In fact, McCarthy had mentioned the 205 number only in citing Byrne's letter to Congress a few years earlier saying that was the number of known security risks still employed at the State Department.

As Soviet spies were honeycombed throughout the government, influencing U.S. policy to the benefit of the Soviet Union, the Democratic-controlled Senate convened panels to determine exactly what Joe McCarthy had said to a meeting of Republican women in West Virginia. To wit: Had he said he had the names of 57 specific security risks at the State Department, or 205?

After dedicating months of investigation to this crucial question -- with Senate investigators actually flying to West Virginia to interview everyone who attended the speech -- it turned out McCarthy was right.

The Senate committee that was determined to censure McCarthy ended up having to drop the matter of McCarthy's Wheeling speech entirely.
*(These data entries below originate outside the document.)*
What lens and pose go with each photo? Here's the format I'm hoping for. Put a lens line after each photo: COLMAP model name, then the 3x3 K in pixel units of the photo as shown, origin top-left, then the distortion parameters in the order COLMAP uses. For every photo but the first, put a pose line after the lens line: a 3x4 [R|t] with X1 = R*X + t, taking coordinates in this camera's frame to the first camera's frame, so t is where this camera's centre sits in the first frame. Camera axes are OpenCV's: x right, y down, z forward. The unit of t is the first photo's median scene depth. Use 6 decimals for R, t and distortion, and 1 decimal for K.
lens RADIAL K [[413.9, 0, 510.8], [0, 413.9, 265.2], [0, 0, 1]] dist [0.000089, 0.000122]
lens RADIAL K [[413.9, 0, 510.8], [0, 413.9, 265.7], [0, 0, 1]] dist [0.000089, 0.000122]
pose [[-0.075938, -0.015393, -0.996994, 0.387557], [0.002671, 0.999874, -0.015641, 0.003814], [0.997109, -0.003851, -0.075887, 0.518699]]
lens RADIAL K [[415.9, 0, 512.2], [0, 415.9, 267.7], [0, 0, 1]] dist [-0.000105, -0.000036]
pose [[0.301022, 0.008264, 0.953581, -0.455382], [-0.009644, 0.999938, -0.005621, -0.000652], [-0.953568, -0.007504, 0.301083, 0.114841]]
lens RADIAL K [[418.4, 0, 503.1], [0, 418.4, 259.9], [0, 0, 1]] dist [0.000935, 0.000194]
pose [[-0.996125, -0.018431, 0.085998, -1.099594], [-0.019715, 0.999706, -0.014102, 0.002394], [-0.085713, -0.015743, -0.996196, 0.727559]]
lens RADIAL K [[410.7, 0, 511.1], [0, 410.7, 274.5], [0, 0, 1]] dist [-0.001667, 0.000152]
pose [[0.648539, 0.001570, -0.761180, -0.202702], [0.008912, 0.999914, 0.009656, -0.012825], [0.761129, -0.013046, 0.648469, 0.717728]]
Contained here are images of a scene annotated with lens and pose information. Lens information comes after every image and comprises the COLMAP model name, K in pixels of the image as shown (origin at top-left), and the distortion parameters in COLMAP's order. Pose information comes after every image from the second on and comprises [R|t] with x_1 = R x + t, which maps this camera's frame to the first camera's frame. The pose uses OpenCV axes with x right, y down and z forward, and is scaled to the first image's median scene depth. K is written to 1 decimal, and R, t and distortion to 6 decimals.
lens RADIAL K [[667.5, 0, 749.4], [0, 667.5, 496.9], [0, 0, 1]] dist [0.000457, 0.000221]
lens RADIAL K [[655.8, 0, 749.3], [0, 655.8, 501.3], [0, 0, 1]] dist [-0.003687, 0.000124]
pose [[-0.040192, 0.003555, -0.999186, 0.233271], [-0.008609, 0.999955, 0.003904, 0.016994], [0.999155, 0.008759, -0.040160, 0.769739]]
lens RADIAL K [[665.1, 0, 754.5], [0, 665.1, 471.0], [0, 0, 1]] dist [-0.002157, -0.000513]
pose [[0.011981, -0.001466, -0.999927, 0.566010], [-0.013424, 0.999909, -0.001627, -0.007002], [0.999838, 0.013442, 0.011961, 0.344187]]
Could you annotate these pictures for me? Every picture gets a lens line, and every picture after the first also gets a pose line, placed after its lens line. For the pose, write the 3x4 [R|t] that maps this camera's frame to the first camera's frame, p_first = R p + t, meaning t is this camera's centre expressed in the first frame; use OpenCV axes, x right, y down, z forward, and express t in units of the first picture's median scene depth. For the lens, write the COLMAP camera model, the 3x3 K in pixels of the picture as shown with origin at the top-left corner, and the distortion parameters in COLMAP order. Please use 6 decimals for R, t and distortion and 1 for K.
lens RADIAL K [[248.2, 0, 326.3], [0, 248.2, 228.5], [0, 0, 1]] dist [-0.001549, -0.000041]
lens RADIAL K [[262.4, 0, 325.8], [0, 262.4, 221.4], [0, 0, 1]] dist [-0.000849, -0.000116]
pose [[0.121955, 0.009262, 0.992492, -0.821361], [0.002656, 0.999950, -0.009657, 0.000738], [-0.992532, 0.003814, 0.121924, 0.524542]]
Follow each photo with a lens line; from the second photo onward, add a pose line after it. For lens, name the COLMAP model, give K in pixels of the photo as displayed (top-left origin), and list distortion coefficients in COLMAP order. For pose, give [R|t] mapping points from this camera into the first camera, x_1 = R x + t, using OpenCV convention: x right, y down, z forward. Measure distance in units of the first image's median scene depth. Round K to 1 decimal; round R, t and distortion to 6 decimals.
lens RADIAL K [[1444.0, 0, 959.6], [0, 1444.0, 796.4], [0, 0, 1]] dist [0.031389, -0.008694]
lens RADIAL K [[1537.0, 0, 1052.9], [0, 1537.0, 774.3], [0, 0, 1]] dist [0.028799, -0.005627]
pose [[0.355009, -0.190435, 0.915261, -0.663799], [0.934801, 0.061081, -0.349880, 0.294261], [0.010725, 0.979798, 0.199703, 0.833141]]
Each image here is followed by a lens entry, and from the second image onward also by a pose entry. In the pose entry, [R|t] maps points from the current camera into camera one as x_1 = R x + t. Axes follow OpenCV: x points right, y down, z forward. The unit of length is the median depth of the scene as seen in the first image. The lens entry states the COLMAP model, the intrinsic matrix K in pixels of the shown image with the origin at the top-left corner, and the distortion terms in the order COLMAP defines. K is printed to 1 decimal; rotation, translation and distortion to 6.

A fact-filled memo detailing the committee's findings concluded that McCarthy had said he had the names of 57 security risks, not 205.

The truth about McCarthy's Wheeling speech, including the committee's memo finding that McCarthy was telling the truth, and a newspaper article reprinting the speech before it became a object of obsession by Democrats, is given in M. Stanton Evans' monumental book, Blacklisted by History: The Untold Story of Senator Joe McCarthy and His Fight Against America's Enemies.

Moreover, contrary to the nonsense about McCarthy not being able to name the 57 specific individuals, the very day he got back to Washington, he gave a six-hour speech on the Senate floor, providing details about the problematic State Department employees, chapter and verse. He did not "name names" because that was not his point.

As McCarthy said, some State Department employees with communist associations might be innocent. His point was: The Democrats were still refusing to take Soviet espionage seriously by investigating these preposterous risks on the government payroll.

Far from recklessly smearing people, McCarthy described each employee as a "case" and cited such evidence as their being identified as Soviet spies in FBI reports, by fellow spies and by the State Department itself. He reported their connections to known agents, attendance at "Youth International" meetings in Russia and repeated contacts with known Soviet espionage groups.

These were not baseless charges. And as we now know, they were absolutely true.

Sensible people knew it at the time, but the disgorging of Soviet archives as well as Soviet cables decrypted by the top-secret Venona project proved beyond a doubt that McCarthy was right about the individuals he named. None of them should have been allowed anywhere near a government office.

The claims of Will and Krauthammer are as true as liberal slanders about Karl Rove outing a CIA agent, tea partiers calling a black congressman the N-word and Duke lacrosse players raping a stripper. Even at the time, liberals had to back down from their lies about McCarthy saying he had a list of "205" communists. But liberals write the history and conservatives don't read.